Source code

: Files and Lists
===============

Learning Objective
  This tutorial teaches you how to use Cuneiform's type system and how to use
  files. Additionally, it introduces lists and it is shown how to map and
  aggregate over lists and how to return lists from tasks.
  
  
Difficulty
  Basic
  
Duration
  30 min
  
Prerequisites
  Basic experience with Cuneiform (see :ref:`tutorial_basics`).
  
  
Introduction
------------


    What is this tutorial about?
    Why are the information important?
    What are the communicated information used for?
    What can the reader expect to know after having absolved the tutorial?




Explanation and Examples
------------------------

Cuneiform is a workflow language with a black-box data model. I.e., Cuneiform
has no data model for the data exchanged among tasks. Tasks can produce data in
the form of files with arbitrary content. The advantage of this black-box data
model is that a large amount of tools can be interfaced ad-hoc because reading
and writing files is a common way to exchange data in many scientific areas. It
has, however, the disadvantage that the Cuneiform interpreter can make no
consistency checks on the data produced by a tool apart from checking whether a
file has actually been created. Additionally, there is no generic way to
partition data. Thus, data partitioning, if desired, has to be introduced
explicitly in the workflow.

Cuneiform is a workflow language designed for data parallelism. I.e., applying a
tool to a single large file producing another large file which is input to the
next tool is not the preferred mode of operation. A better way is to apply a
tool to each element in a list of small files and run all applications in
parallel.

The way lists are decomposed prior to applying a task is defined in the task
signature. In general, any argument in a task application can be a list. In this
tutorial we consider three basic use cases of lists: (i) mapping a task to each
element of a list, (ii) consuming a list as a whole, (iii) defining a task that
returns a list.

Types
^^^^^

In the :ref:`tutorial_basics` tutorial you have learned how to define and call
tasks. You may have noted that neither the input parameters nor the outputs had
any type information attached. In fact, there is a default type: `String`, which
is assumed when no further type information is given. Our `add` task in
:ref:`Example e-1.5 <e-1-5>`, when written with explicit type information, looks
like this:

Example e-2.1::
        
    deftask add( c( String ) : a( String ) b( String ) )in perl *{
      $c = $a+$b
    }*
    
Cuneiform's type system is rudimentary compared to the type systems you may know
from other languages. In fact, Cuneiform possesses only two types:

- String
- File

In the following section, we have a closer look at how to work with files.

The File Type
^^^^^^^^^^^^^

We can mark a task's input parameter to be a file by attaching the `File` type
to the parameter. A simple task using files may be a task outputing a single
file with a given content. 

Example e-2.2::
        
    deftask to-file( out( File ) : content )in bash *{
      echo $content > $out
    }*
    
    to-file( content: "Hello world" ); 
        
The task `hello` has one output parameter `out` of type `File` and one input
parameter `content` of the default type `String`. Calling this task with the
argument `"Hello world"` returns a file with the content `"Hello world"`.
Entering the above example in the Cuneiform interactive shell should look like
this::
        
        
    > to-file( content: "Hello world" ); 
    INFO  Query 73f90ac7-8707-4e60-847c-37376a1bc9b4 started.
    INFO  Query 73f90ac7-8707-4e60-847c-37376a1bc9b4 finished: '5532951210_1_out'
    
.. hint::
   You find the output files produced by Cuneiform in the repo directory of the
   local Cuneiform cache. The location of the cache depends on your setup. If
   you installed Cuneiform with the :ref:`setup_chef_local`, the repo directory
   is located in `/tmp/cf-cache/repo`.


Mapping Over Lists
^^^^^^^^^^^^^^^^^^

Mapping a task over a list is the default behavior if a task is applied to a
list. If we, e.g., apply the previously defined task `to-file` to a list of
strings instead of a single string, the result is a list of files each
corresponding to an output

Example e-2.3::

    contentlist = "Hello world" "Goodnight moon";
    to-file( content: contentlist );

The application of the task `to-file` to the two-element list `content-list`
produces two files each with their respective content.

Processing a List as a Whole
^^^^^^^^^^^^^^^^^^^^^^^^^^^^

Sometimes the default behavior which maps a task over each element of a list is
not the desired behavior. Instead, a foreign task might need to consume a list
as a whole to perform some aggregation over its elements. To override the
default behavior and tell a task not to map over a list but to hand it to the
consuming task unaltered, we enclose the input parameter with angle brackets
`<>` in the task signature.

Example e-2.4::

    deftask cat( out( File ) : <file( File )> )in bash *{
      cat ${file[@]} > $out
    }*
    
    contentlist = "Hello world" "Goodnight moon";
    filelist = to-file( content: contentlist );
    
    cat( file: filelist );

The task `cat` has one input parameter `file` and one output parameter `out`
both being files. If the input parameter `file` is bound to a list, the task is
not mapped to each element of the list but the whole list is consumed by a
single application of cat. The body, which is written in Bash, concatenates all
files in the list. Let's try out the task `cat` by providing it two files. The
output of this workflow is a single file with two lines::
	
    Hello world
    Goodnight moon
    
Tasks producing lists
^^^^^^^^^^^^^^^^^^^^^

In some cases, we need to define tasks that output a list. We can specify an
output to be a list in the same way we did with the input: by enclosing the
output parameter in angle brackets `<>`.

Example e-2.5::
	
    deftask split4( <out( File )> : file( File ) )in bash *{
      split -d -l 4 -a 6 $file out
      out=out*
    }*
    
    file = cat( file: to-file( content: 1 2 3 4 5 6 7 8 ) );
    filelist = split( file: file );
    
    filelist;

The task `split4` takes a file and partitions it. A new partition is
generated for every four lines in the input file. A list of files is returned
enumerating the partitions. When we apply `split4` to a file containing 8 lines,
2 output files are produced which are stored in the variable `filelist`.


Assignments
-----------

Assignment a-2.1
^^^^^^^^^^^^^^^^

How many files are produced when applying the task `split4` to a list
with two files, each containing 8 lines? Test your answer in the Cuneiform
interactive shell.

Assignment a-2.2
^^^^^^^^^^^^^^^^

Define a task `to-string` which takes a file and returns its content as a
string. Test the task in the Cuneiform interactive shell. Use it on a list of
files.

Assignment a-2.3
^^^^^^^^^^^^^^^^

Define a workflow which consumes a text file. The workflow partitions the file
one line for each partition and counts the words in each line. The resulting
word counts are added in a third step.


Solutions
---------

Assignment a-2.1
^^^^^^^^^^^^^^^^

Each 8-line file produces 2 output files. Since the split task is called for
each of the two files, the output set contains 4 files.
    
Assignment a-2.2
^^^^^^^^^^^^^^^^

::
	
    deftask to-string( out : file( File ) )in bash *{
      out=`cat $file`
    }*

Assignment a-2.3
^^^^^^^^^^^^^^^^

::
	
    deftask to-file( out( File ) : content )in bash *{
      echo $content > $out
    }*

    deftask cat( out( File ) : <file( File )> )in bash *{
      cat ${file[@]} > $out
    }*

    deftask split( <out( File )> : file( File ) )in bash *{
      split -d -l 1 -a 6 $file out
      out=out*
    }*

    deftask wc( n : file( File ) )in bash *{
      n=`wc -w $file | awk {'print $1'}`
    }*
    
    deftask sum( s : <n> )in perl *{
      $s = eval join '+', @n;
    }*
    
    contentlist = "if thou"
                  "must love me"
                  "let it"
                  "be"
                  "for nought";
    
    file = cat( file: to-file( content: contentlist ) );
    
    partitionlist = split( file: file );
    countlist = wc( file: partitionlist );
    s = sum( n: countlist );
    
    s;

▬▬▬▬▬▬▬▬▬▬

_Instructions for the task_.
Calculate how many lines of the material include the string "defined", and state that number by itself.

_Answer space_.
2